The many species of Hymenoptera (bees, ants and wasps) vary widely in lifestyle, behavior and geographic distribution. Virtually, all Hymenoptera have venom glands, but the nature and function of the venom components can vary from pain-inducing defense molecules, hormone-like development regulators, to immune suppressive factors(Gnatzy and Volknandt, 2000). Despite this functional diversity, the organization of the secretory unit appears to be conserved among species with very different lifestyles. Secretory units from venom glands of the free-living Apis mellifera(Roat et al., 2006), the gall-inducer cynipoid wasps (Vårdal,2006), and other parasitoids(Edson et al., 1982; Quicke et al., 1992; Uçkan, 1999; Gnatzy and Volknandt, 2000; Britto and Caetano, 2003; Wan et al., 2006; Zhu et al., 2007) have previously been reported. Interestingly, Noirot and Quennedey(Noirot and Quennedey, 1974)have described similar canals in the class III epidermal gland cells from many insects, using conventional microscopy techniques.

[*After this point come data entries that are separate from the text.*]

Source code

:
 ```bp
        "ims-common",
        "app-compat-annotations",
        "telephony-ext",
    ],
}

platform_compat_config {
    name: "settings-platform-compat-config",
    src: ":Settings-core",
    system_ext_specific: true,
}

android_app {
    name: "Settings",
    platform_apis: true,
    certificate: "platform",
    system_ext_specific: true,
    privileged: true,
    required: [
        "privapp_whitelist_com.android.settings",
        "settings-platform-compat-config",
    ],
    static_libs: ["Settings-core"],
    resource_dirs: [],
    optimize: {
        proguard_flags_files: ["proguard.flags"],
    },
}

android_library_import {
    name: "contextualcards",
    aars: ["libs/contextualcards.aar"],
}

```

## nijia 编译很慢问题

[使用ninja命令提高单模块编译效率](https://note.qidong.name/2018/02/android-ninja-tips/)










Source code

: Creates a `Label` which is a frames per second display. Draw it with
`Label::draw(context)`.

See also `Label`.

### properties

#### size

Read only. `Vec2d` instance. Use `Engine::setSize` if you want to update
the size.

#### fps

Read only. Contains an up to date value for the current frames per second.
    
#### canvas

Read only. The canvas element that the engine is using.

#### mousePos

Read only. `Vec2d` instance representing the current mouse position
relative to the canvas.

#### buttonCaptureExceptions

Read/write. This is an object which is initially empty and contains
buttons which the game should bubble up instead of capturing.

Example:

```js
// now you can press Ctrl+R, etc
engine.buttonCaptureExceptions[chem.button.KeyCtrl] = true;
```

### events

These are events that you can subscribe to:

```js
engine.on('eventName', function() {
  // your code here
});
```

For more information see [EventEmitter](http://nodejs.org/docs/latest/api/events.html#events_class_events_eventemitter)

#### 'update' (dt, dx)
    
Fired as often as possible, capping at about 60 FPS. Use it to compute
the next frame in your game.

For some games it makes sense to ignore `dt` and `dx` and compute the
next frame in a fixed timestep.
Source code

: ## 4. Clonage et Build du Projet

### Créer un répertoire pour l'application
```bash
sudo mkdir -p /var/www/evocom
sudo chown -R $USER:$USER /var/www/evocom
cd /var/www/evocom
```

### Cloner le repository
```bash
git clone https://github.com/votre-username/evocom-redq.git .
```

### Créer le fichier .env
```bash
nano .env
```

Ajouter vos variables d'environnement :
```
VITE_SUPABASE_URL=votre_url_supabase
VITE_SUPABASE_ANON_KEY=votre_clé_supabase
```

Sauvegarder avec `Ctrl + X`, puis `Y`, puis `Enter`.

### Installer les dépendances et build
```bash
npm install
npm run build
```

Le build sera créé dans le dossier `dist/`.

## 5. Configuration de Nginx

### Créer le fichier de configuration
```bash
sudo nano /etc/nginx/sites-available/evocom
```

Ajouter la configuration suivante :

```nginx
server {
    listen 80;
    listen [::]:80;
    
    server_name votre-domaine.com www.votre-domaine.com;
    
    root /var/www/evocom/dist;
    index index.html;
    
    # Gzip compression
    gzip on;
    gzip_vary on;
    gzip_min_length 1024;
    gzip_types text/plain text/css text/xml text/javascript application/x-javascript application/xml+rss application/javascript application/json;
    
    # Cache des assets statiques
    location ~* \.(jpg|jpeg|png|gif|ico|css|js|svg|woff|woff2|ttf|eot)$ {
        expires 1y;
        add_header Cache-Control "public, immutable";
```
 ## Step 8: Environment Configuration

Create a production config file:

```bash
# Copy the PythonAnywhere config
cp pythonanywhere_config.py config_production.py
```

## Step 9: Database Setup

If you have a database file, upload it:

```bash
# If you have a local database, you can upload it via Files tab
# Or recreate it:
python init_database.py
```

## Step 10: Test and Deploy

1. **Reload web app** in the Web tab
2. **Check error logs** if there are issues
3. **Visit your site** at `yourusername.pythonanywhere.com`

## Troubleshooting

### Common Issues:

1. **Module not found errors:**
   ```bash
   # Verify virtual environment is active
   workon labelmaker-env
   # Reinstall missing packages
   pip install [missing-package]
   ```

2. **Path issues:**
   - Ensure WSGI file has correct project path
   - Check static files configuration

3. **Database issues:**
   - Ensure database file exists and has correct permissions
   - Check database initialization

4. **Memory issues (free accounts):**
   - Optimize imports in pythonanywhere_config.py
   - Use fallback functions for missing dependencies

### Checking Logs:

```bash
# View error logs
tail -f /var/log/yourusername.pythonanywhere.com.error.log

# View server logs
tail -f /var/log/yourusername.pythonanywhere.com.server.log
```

Our study reveals for the first time the scope of canal organization at the whole organ level, and at the same time, correlates the ultrastructural components of the secretory unit of the venom gland to the steps of release and sub-assembly of specific VLP components. The organization of the membrane into a brush border suggests the need for efficient exchange between intracellular and extracellular environments, consistent with the secretory function of the organ. The unique organization where rough canal (brush border) invaginates into the cytoplasm of the secretory cells appears to be an adaptation to increase the surface to volume ratio of the secretory cells. By confining the membrane area that is predominantly involved in the exchange process within the cell volume, the brush border organization helps keep the size of the venom gland small.

Venom glands are easy to isolate and secretory units possess a distinctive morphology that is manipulatable by systemic administration of drugs. These features offer an opportunity to study the unique structural aspects of the canal system, and the assembly and release of particles at a whole organ level.